HELP: is Monarchy Audio DAC a good idea?


Hi all,

I am a newbie to this WONDERFUL hifi world and am setting up my first/humble HiFi (if I may say so) system right now. I bought a Bryston 3B and PSB Stratus Mini (both used). I do NOT have any PreAmp. I am thinking of using a Monarchy Audio 18B DAC which has volumne control capability so I can completely bypass the idea of preamp. My questions are:

(1) is this 'no preamp' a good idea? (according to Monarchy it is !)
(2) is Monarchy DAC, particularly 18B, good for my system? (I noticed it does NOT user any Burr Brown chips)

Since I only have a SONY DVD player as source, no phono/FM/tape/..., Monarchy sounds to me a very reasonable/economical solution. My intention:

SONY DVD optical output --> Monarchy --> Bryston 3B --> PSB

any input is welcome.

Abe
abetongd719

Showing 3 responses by seandtaylor99

I would auditon a Monarchy DIP at the same time.
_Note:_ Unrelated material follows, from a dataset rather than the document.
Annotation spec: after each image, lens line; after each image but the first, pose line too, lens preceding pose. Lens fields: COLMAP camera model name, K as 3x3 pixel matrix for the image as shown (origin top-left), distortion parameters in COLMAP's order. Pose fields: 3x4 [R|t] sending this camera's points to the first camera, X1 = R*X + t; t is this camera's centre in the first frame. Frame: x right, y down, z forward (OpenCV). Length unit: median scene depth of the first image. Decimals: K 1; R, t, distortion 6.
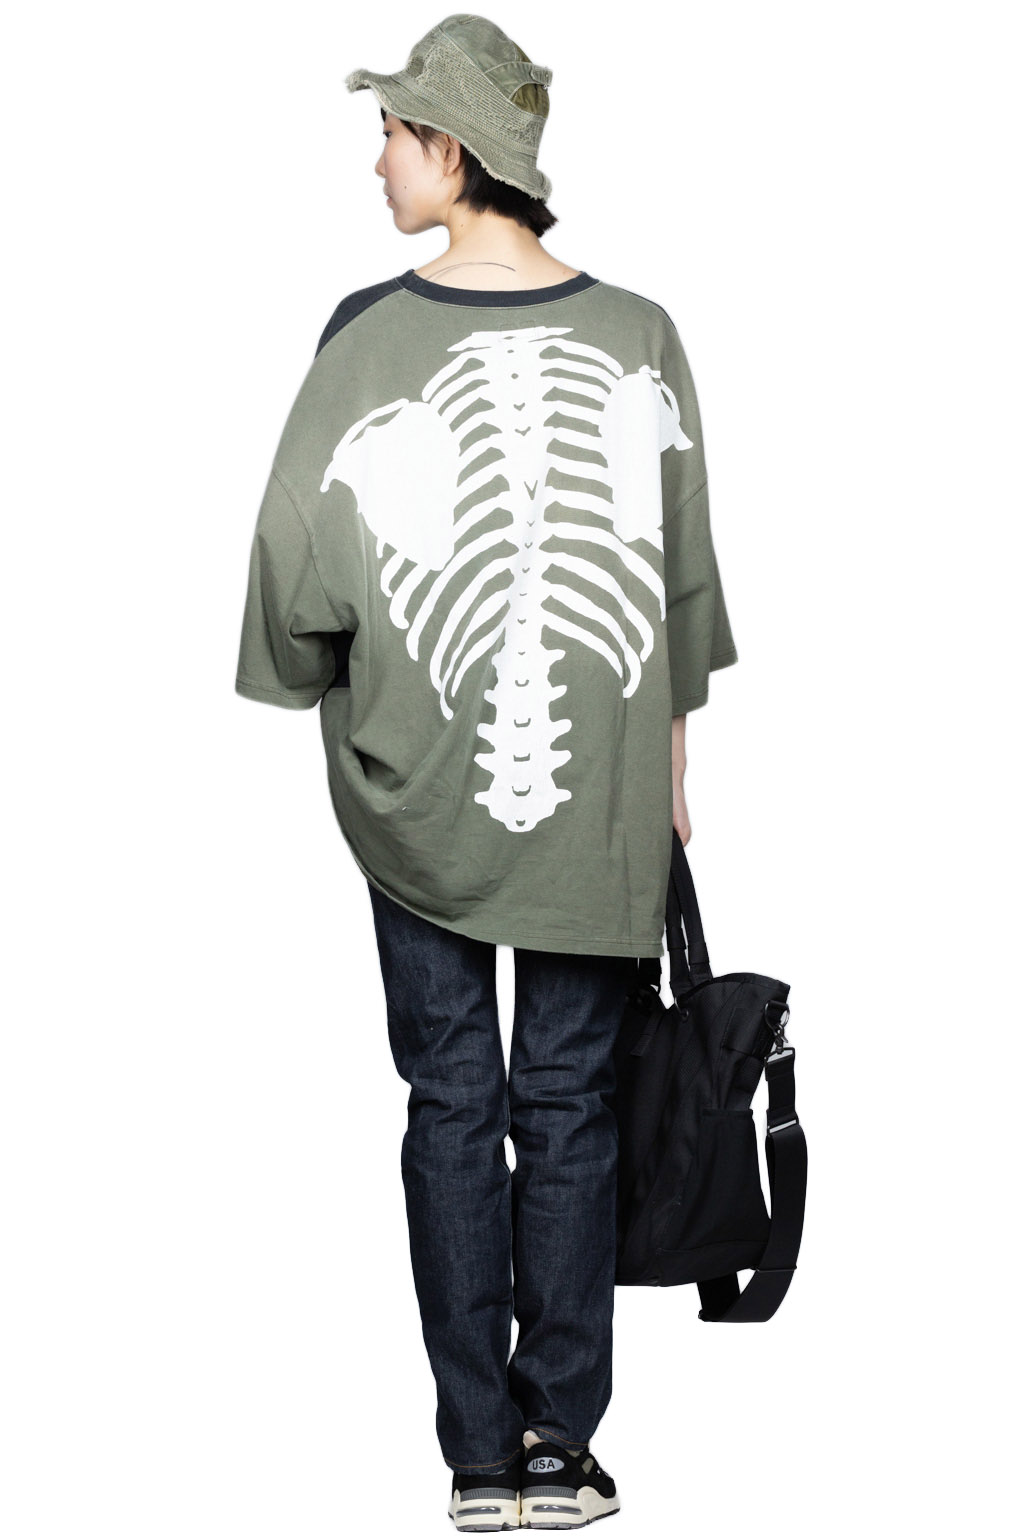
lens RADIAL K [[4369.0, 0, 509.2], [0, 4369.0, 766.8], [0, 0, 1]] dist [2.108666, 0.000000]
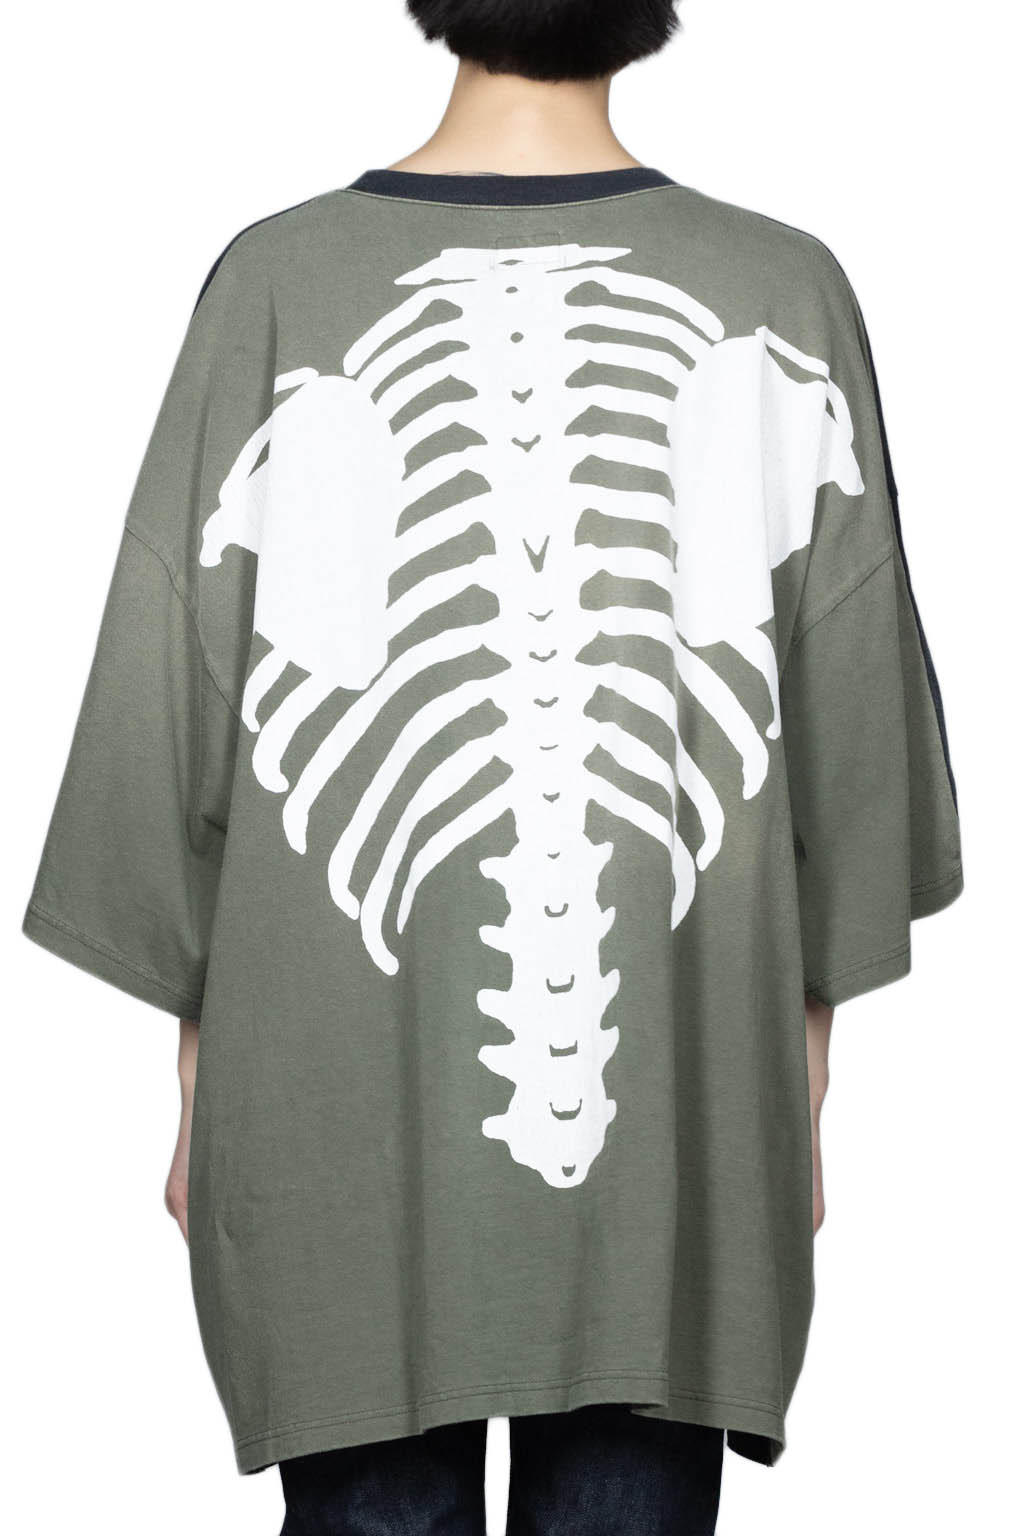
lens RADIAL K [[4369.0, 0, 483.8], [0, 4369.0, 819.3], [0, 0, 1]] dist [2.108666, 0.000000]
pose [[0.993525, 0.043289, -0.105041, 0.056286], [-0.050008, 0.996810, -0.062197, 0.003616], [0.102013, 0.067047, 0.992521, 0.469386]]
I have a monarchy 22 DAC which I drive from the SPDIF output of my Marantz CD67se. The Monarchy DACs do not reclock the input to remove jitter, so when I added the DAC to my CD player there was not much improvement (since the marantz players have quite poor jitter measurements, and the jitter is really the limiting effect on sound quality). However adding the DIP between the CD67 and the 22DAC really improved the clarity and imaging. IF you can do an audition USING YOUR EXISTING DVD player then you might want to try adding the DIP.

As an added bonus the DIP will convert toslink to SPDIF (RCA) to drive the DAC.

Bear in mind that if you audition this (non-reclocking) DAC using an expensive transport then it will likely sound much worse when you take it home and drive with your DVD player due to the jitter on the output of the DVD. The performance gap may be significantly closed by using a DIP. I would strongly suggest auditioning using your DVD player.

I used to be really skeptical of "tweaks" like the DIP, but not any more.
Think about how the waveform output of an D/A convertor will be distorted if the sampling rate is not consistent. Amplitude distortion, phase distortion. I too was skeptical, but after I heard the difference I thought about it a little more and it does make sense.
Also check out
http://www.dcsltd.co.uk/papers/jitter.pdf
which explains it better than I ever could.
It's hard to say ... your system is good, especially at the price, but not overly resolving (no offense .. you probably realise this). I'd say that you should either demo a DIP before buying, or just buy one here on Agon and worst case resell it and lose the shipping (probably no more than $20 on a small item like this). You'll have little problem reselling if you buy a DIP 24/96, and older DIPs can be found for <$100.